The Miami Herald reported June 16 that authorities there apparently decided that evidence gathered did not warrant pursuit of the case.
Wittels’ case drew national scrutiny as he pursued a college record hitting streak earlier this year. It’s been a PR black eye for his school, Florida International University, as well as the Atlantis resort.
Garrett Wittels, center, at the news conference last month.
Wittels, a junior, was not drafted by a Major League Team last week.
The two accusers, who were 17 at the time of the incident, said they each had at least three alcoholic beverages and were later assaulted after going to the rooms of the three men at about 2 a.m. Wittels and his two friends admit to having sex with the women, but contend the contact was consensual.
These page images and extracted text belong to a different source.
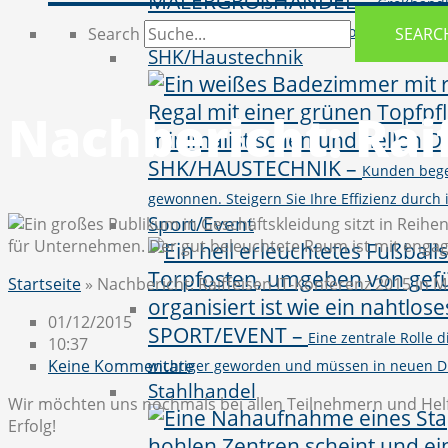
MALERGROßHANDEL
–
Großhändl
vielseitigen Produktportfolio von BI, CR
Search
SEARC
SHK/Haustechnik
Nachbericht: Rai
SHK/HAUSTECHNIK
–
Kunden bege
gewonnen. Steigern Sie Ihre Effizienz durc
Sport/Event
Startseite
»
Nachbericht: Raiffeisen IT-Konferenz 2015 in M
01/12/2015
SPORT/EVENT
–
Eine zentrale Rolle
10:37
Keine Kommentare
wichtiger geworden und müssen in neuen D
Stahlhandel
Wir möchten uns nochmals bei allen Teilnehmern und Helfe
Erfolg!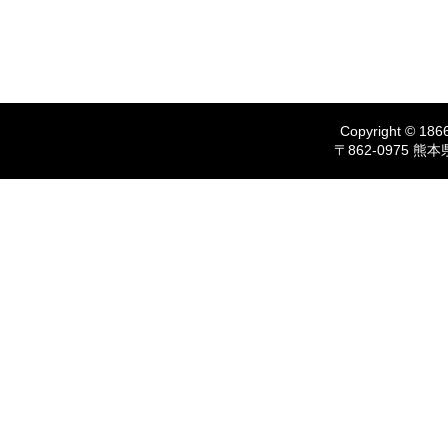
Copyright © 1866
〒862-0975 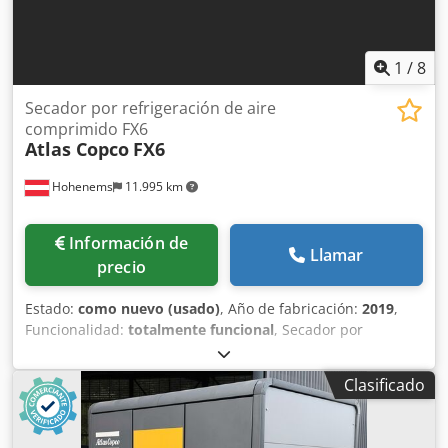
1
/
8
Secador por refrigeración de aire
comprimido FX6
Atlas Copco
FX6
Hohenems
11.995 km
Información de
Llamar
precio
Estado:
como nuevo (usado)
, Año de fabricación:
2019
,
Funcionalidad:
totalmente funcional
, Secador por
refrigeración Atlas Copco FX6, usado 2,34 m³/min 14 bares
Año de fabricación: 2019 Dodpfozrtbiex Ai Reck
Clasificado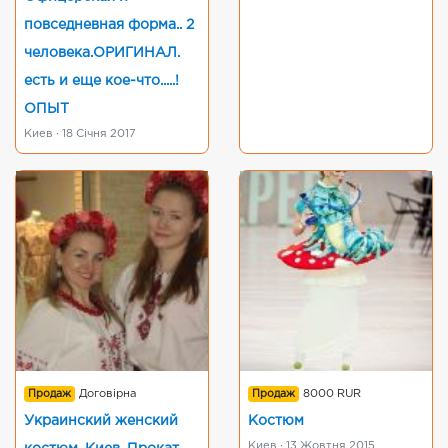
повседневная форма.. 2
человека.ОРИГИНАЛ.
есть и еще кое-что.....!
ОПЫТ
Киев · 18 Січня 2017
Продаж
Договірна
Продаж
8000 RUR
Украинский женский
Костюм
Киев · 13 Жовтня 2015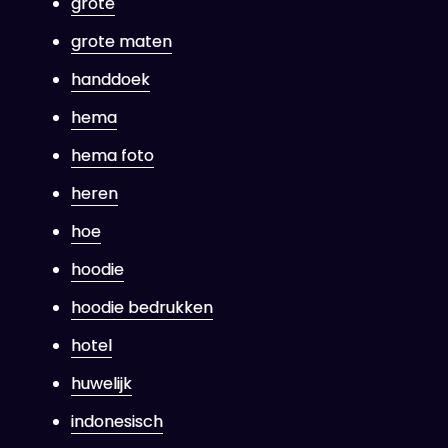
grote
grote maten
handdoek
hema
hema foto
heren
hoe
hoodie
hoodie bedrukken
hotel
huwelijk
indonesisch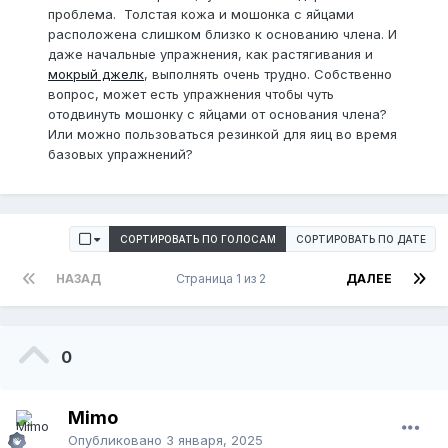
проблема. Толстая кожа и мошонка с яйцами
расположена слишком близко к основанию члена. И
даже начальные упражнения, как растягивания и
мокрый джелк
, выполнять очень трудно. Собственно
вопрос, может есть упражнения чтобы чуть
отодвинуть мошонку с яйцами от основания члена?
Или можно пользоваться резинкой для яиц во время
базовых упражнений?
СОРТИРОВАТЬ ПО ГОЛОСАМ
СОРТИРОВАТЬ ПО ДАТЕ
НАЗАД
Страница 1 из 2
ДАЛЕЕ
0
Mimo
Опубликовано
3 января, 2025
The Herald previously reported that the father of one of the women was accused of planning to hire an actress to falsely claim she was sexually assaulted at a sporting event, an accusation the man called “preposterous.”
Florida International University came under fire earlier this spring when the school said Wittels would be allowed to play and pursue the NCAA record despite the charges hanging over his head.
ESPN was among sports media questioning the school’s decision, calling it “baffling that a player charged with a felony is even allowed to play.”
FIU in February held a press conference and threatened to remove reporters who asked about the rape charges.
Reporters ignored the warning but their questions about the charges went unanswered.
The story also put Atlantis’ name in a negative light in the South Florida press. There was no dispute among either side in the case that the girls were drinking at the resort while under the legal age of 18 for the Bahamas.
The story was not widely covered outside of Florida, a contrast to the media blitz that followed rape charges at Duke University in 2006.
Wittels ultimately fell short of the 58-game hitting record.